— Двести тринадцать, — небесное создание, восседающее в конце раздачи, томно улыбалось.
Долженков метнулся взглядом по окошечку кассового аппарата, где ясно виднелось: «123. 00», порылся в карманах и начал стремительно краснеть.
— Девушка, у меня только двести рублей, — прошептал он.

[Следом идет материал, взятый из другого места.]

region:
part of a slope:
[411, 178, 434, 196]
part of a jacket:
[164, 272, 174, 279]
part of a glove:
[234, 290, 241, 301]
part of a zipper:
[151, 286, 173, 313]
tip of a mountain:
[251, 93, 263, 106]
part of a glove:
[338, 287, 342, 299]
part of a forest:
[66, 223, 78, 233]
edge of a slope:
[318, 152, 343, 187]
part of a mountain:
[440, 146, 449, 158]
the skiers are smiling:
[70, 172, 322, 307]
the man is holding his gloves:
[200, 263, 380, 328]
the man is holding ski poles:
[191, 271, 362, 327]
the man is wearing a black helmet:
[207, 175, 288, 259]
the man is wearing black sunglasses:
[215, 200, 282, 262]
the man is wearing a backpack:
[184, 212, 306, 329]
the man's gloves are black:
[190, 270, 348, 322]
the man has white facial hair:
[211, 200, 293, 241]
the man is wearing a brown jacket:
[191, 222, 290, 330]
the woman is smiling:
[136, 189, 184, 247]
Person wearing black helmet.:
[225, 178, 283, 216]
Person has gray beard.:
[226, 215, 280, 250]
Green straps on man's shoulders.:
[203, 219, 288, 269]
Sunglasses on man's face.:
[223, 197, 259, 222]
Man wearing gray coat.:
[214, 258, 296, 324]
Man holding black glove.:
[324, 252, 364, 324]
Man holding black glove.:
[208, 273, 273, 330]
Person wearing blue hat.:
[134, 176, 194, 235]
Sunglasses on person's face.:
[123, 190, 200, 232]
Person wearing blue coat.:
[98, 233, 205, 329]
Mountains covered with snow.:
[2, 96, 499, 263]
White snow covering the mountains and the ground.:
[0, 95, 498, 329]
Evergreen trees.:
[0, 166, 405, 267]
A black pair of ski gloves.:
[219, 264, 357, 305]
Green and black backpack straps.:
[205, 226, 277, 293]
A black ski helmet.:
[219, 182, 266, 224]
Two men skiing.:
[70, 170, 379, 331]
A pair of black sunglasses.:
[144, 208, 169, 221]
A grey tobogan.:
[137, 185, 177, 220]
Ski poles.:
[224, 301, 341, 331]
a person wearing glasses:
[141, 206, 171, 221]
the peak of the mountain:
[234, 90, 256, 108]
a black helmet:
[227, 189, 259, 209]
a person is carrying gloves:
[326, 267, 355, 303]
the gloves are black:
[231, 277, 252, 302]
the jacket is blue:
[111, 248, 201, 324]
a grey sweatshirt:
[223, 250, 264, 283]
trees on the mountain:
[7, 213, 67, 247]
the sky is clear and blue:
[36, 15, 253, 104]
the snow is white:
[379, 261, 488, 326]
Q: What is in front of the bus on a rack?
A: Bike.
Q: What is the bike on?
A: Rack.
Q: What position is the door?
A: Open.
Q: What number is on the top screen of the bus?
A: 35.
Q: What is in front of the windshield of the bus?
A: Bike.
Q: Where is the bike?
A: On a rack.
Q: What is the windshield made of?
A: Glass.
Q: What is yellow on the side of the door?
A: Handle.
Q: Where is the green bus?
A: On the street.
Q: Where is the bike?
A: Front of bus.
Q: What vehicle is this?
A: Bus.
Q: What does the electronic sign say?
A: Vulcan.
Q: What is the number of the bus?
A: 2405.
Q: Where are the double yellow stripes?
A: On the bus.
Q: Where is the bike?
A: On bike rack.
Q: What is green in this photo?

— Что же вы без денег-то ходите? — в глазах кассирши вспыхнуло голубое презрение.
Оглянувшись на соседей, Долженков потоптался на месте и вдруг возмутился:
— Полтора года обедаю здесь. Я уже привык, что вы берете рублей на тридцать-сорок больше. А сегодня — девяносто…
Ему было ужасно неловко перед согражданами за задержку, мучительно стыдно за вынужденную мелочность.
Но неожиданно его поддержали.
— Девяносто рублей это, пожалуй, слишком, — донеслось из очереди.
— Почти сотня, да что она о себе возомнила?
— И без всякого предупреждения…
— Кровопийцы! — ни с того ни с сего вскричала бабка в платочке.
— Тише, бабушка, тише, — покосился на нее солидный мужчина при костюме. — Не о том вы.
— Как это не о том? Эта чертова кукла регулярно, — бабка особо выделила слово, — регулярно обсчитывает меня на червонец.
— С вас, бабушка, и лишний целковый грех брать, — тонкая улыбка скользнула по губам солидного.
— Вестимо, грех, — не поняла бабка иронии. — Креста на них нету!
— Бросьте вы свои крикливые обобщения, — поморщился солидный и отодвинулся.
Помолчали и, наконец-то, дождались разумного требования:
— Директора, позовите директора!
Пришел директор, очень интеллигентного вида, кстати. Внимательно всех выслушал и безоговорочно стал на сторону посетителей.
— Ты, Анюткина, действительно забываешься, не зав. производством пока еще. Гоголя как-нибудь на досуге почитай.
За Гоголя кассирша, естественно, обиделась, но с сутью однако согласилась. Вежливо извинилась перед Долженковым и пообещала следующую неделю — всю неделю — брать с него точно по прейскуранту.
В кафе восстановился привычный порядок.